The worst move is to wait indefinitely for a regulation that hasn't passed yet while your business needs a legal entity to operate. Incorporate now with the best available option. Reassess when the legislative text is final.


The bottom line

If you need a company now, e-Residency and an Estonian OÜ is a proven path. The €265 company registration state fee (plus €150 for the e-Residency card itself), the decade-old service ecosystem, and the tax structure all work. Understand the substance rules and verify your situation genuinely fits the profile that works cleanly with Estonian registration.

If you're building something that will operate across multiple EU countries and you're thinking about structure two or three years out, keep EU Inc on your radar. It's designed to solve a real problem — the fragmentation of 27 different national company law regimes — and the proposal has political momentum behind it.

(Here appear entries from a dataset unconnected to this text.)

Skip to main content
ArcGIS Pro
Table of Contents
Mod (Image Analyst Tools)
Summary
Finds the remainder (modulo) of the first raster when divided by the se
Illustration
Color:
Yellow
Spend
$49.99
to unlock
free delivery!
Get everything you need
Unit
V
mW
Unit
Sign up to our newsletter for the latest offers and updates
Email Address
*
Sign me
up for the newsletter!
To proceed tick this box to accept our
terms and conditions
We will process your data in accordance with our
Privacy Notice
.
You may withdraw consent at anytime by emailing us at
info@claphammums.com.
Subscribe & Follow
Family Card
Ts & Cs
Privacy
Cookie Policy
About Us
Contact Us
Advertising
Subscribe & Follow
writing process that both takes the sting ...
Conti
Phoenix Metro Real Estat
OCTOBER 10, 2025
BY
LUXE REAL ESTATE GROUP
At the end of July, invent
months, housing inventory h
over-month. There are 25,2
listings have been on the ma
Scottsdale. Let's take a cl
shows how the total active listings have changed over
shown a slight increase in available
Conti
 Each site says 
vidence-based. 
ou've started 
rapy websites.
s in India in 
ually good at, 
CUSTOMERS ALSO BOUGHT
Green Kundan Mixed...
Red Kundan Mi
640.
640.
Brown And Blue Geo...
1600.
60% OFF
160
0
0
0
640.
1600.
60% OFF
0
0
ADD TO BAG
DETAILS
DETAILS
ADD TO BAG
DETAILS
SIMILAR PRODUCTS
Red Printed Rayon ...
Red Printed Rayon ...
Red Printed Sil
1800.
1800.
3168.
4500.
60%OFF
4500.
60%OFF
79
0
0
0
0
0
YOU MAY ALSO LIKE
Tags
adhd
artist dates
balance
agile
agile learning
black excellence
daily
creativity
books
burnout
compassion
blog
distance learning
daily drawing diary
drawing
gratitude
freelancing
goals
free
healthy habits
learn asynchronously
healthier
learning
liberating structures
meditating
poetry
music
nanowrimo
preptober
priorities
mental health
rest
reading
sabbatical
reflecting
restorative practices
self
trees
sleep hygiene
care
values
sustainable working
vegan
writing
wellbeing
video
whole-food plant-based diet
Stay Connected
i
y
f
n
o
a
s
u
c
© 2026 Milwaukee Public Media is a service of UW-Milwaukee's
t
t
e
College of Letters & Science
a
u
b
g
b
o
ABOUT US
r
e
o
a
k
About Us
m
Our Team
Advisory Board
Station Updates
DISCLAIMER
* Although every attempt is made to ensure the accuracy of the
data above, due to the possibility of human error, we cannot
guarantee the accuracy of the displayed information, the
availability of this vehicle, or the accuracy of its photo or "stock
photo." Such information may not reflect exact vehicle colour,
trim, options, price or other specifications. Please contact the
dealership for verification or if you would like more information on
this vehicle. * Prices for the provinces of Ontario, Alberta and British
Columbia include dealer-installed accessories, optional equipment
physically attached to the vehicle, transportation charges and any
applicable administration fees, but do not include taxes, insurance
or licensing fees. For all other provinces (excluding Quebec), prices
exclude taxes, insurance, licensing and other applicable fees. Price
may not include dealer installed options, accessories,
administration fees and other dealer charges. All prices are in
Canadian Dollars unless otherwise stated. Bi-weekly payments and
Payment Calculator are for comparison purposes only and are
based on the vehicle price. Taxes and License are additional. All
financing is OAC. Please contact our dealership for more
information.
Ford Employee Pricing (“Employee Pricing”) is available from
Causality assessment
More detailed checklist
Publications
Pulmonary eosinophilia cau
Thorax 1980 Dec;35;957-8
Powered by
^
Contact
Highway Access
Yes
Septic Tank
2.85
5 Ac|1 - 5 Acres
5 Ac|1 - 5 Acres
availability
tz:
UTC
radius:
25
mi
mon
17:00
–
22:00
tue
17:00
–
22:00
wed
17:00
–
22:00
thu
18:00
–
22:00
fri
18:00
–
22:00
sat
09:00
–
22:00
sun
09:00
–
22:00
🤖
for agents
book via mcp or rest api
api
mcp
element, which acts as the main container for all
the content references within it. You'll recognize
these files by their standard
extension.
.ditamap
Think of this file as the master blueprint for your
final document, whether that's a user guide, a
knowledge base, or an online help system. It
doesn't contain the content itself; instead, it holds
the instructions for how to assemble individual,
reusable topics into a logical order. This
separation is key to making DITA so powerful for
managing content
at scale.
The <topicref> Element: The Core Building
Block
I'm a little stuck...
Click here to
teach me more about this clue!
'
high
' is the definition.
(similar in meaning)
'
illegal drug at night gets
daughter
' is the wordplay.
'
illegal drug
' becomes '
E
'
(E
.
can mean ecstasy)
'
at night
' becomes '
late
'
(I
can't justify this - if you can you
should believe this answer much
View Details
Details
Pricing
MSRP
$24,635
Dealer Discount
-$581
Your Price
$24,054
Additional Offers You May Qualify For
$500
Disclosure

But this isn't really a "which is better" question. It's a "which layer do you need, and when do you need it?" question. e-Residency gives you an identity. An OÜ gives you a company. EU Inc, when it arrives, gives that company a continent.

For most founders asking this today, the answer is: start with e-Residency if you need a company now, keep EU Inc in view, and recognise that the two paths may well converge. For a detailed cost comparison of the top jurisdictions, see Estonia vs Ireland vs Netherlands: real numbers.


This article is based on the European Commission proposal of March 18, 2026 and publicly available information about the Estonian e-Residency programme. Details of the EU Inc regulation will evolve as the legislative process progresses. This article is for informational purposes only and does not constitute legal or financial advice.